GM’s long-term debt is rated as junk. GM's benchmark 8.375 percent bond due 2033 has dropped to 25.75 cents on the dollar, from 36.5 cents at the end of October. At the beginning of the year the bonds had traded at more than 80 cents.

I agree with the analysis, as GM’s debt would be protected by a government bailout of some sort. If the US government takes an equity position in the company as they have done with the banking bailout or potential lenders do the same, the current shareholders face significant dilution of the common stock.

All of this news has driven GM’s stock price to under $3 per share leaving the company with a market cap at approximately $1.5 billion (Graph 1).


Graph 1: GM One-YearStock Price as of November 11, 2008

Now that the merger talks are off, it leaves Chrysler’s future in question again. Not much is known about the company’s financial condition; however, it can be assumed its problems are just as severe as GM and Ford's considering Chrysler generates almost all of its revenue from North America. Now that a merger with GM is officially on hold, Chrysler owner Cerberus is exploring its options according to the Detroit News. There is talk that a Renault-Nissan deal may be pursued again or speculation the talks with GM were just put suspended to encourage a government bailout without the shadow of pending job losses that would be expected if Chrysler were to be absorbed into GM.

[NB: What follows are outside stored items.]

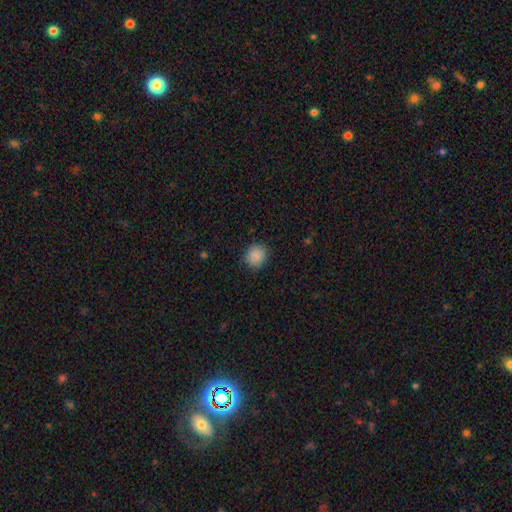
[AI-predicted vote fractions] Smooth or featured?
  - smooth: 89% *
  - star or artifact: 8%
  - featured or disk: 3%
How rounded?
  - round: 83% *
  - in between: 16%
  - cigar-shaped: 1%
Merging?
  - none: 88% *
  - minor disturbance: 9%
  - major disturbance: 2%
  - merger: 1%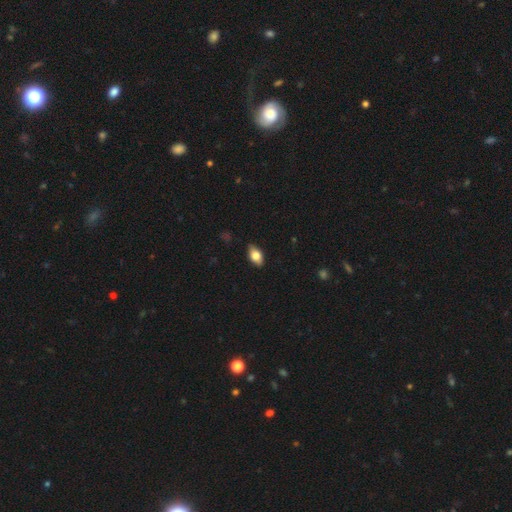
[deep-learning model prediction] The model was most divided on "smooth or featured": smooth: 75%, featured or disk: 18%, star or artifact: 7%. More confident: how rounded — in between (89%); merging — none (86%).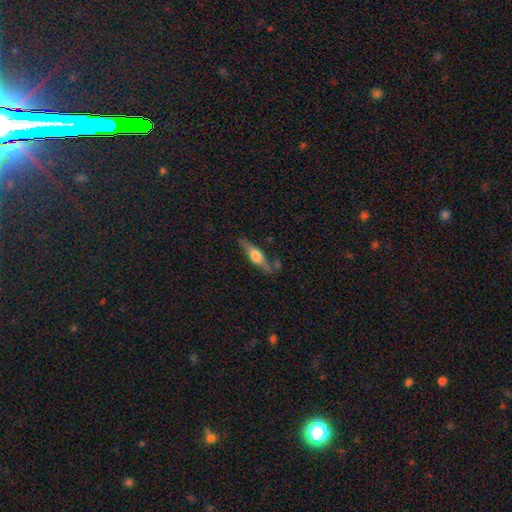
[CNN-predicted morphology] A featured or disk galaxy (59%) viewed edge-on (90%) with a rounded central bulge (90%). Merging: none (73%).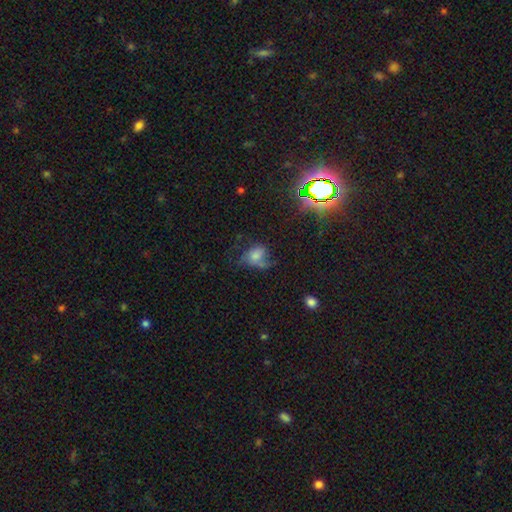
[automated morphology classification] Q: Smooth or featured?
A: smooth (51%); runner-up: featured or disk (31%)
Q: How rounded?
A: in between (60%); runner-up: round (39%)
Q: Merging?
A: major disturbance (34%); tied with: none (34%)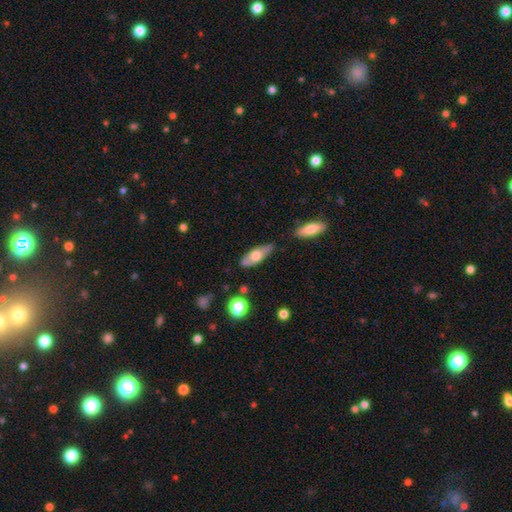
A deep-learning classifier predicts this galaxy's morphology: Q: Smooth or featured?
A: smooth (57%); runner-up: featured or disk (37%)
Q: How rounded?
A: in between (72%); runner-up: cigar-shaped (25%)
Q: Merging?
A: none (70%); runner-up: minor disturbance (21%)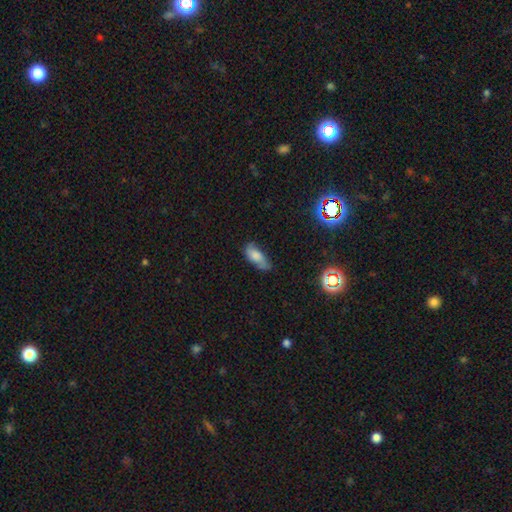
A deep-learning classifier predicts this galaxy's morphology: smooth 74%, featured or disk 16%, star or artifact 10%. Down the decision tree: how rounded — in between (81%); merging — none (52%).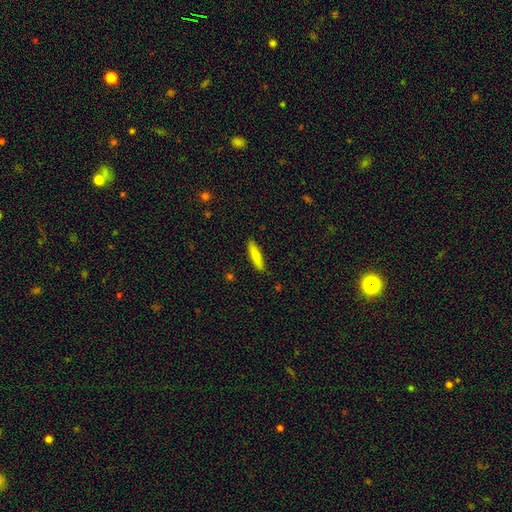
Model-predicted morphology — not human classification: A smooth galaxy with no disk features (81%) that is cigar-shaped (84%).

Vote fractions:
- Smooth or featured? smooth: 81% / featured or disk: 13% / star or artifact: 6%
- How rounded? cigar-shaped: 84% / in between: 15% / round: 1%
- Merging? none: 88% / minor disturbance: 9% / major disturbance: 2% / merger: 1%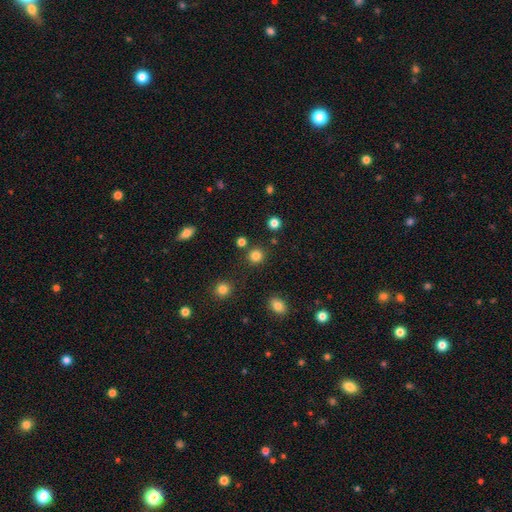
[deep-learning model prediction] This appears to be a smooth galaxy with no disk features (83%) that is round (91%). Merging: none (87%).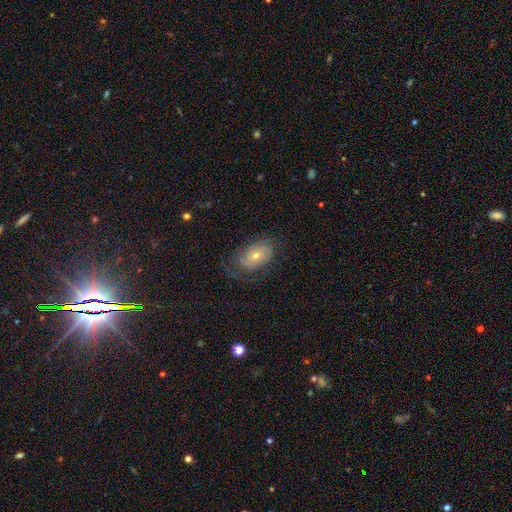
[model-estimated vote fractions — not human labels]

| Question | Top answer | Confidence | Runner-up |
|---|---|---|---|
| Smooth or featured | featured or disk | 44% | tied: smooth (44%) |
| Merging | none | 60% | minor disturbance (23%) |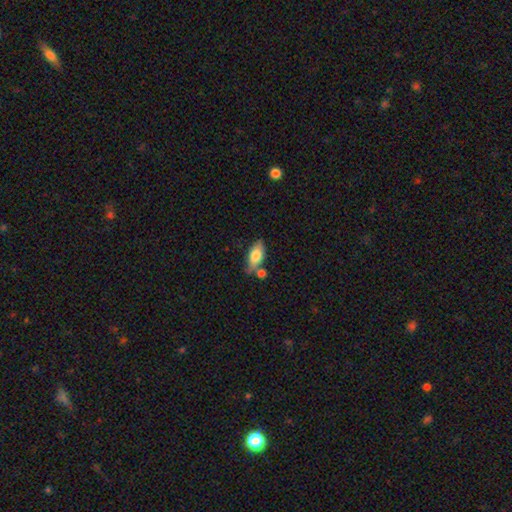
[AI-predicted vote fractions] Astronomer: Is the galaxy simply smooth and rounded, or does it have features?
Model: smooth — 72%.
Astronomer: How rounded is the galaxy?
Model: in between — 84%.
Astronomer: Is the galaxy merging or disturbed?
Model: none — 57%.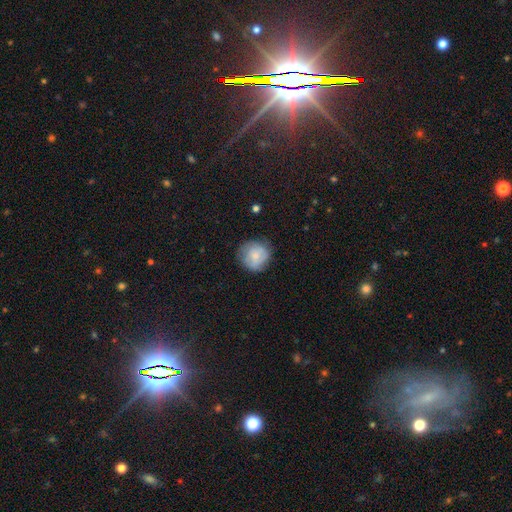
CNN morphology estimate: Smooth or featured: smooth — 67% (featured or disk — 26%)
How rounded: round — 90% (in between — 9%)
Merging: none — 72% (minor disturbance — 21%)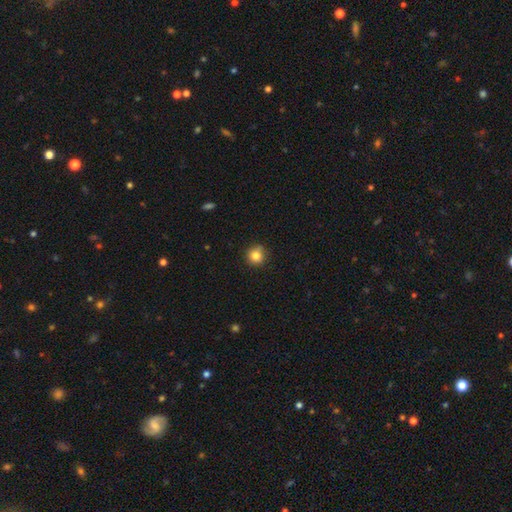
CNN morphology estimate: A smooth galaxy with no disk features (83%) that is round (91%). Merging: none (81%).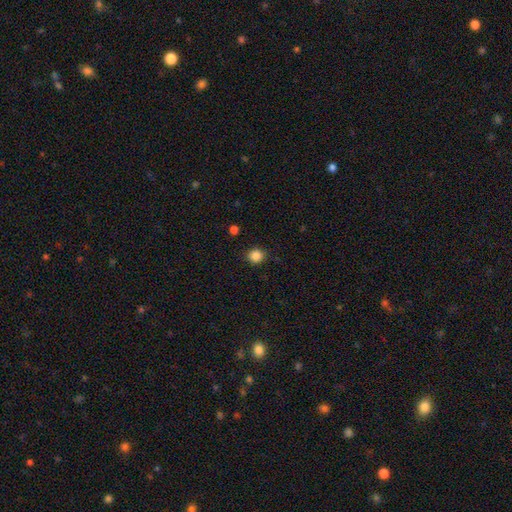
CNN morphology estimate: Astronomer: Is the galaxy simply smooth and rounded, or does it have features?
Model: smooth — 86%.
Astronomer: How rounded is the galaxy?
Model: round — 91%.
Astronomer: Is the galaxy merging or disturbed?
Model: none — 90%.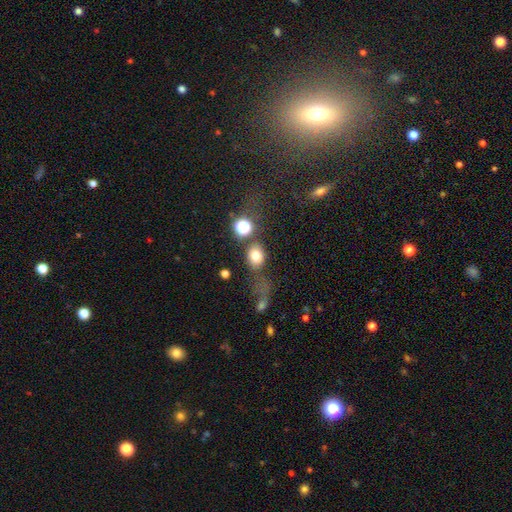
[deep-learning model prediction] Smooth or featured: smooth — 75% (star or artifact — 14%)
How rounded: in between — 52% (round — 46%)
Merging: none — 54% (merger — 16%)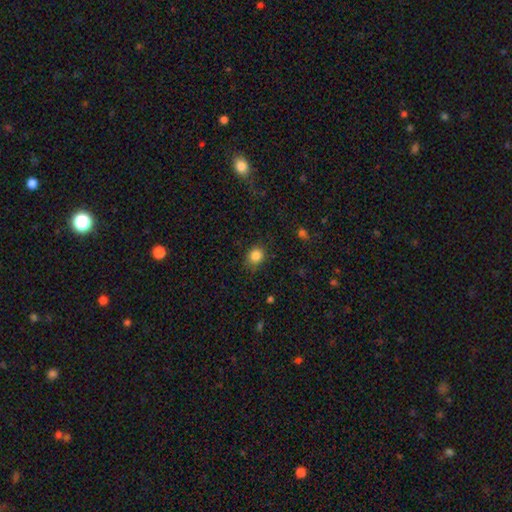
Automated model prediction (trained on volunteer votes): This is clearly a smooth galaxy (85%). How rounded: likely round (72%). Merging: clearly none (81%).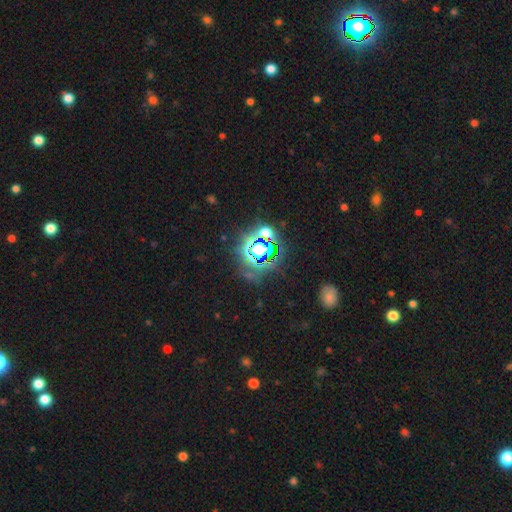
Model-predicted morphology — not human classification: The model was most divided on "smooth or featured": star or artifact: 82%, smooth: 11%, featured or disk: 7%.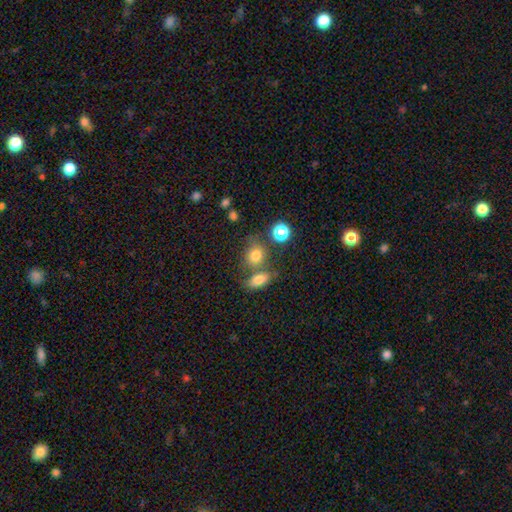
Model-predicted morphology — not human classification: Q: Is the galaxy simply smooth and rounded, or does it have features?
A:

In a recent statement after GM’s statements were released, Chrysler CEO Robert Nardelli stated:

"As an independent company, we will continue to explore multiple strategic alliances or partnerships as we investigate growth opportunities around the world that would aid in our return to profitability."

The Bailout
There is mounting pressure on the government to do something quickly to aid the US auto companies. As I discussed in US Auto Sales Collapse Again In October 2008: Looming Bailout Motives there are millions of direct and indirect jobs and hundreds of thousand of retiree’s pensions at stake if the auto companies fail.

Recently, Democratic lawmakers said federal aid could come with "strong conditions," such as requirements that auto companies build more fuel-efficient vehicles and equity stakes for the government so taxpayers could profit if the companies recover. Many in congress are calling for the Bush administration to uses the already appropriated funding for the auto companies in support of fuel efficient vehicles or the money allocated for the banking industry bailout.

Speaker of the US House of Representatives has said:

"Emergency assistance to the automobile industry would be conditioned on executive compensation restrictions, a prohibition on golden parachutes, rigorous independent oversight, and other taxpayer protections to ensure that any companies that benefit from this assistance -- and not the taxpayers -- bear the full burden of repaying any costs that are incurred."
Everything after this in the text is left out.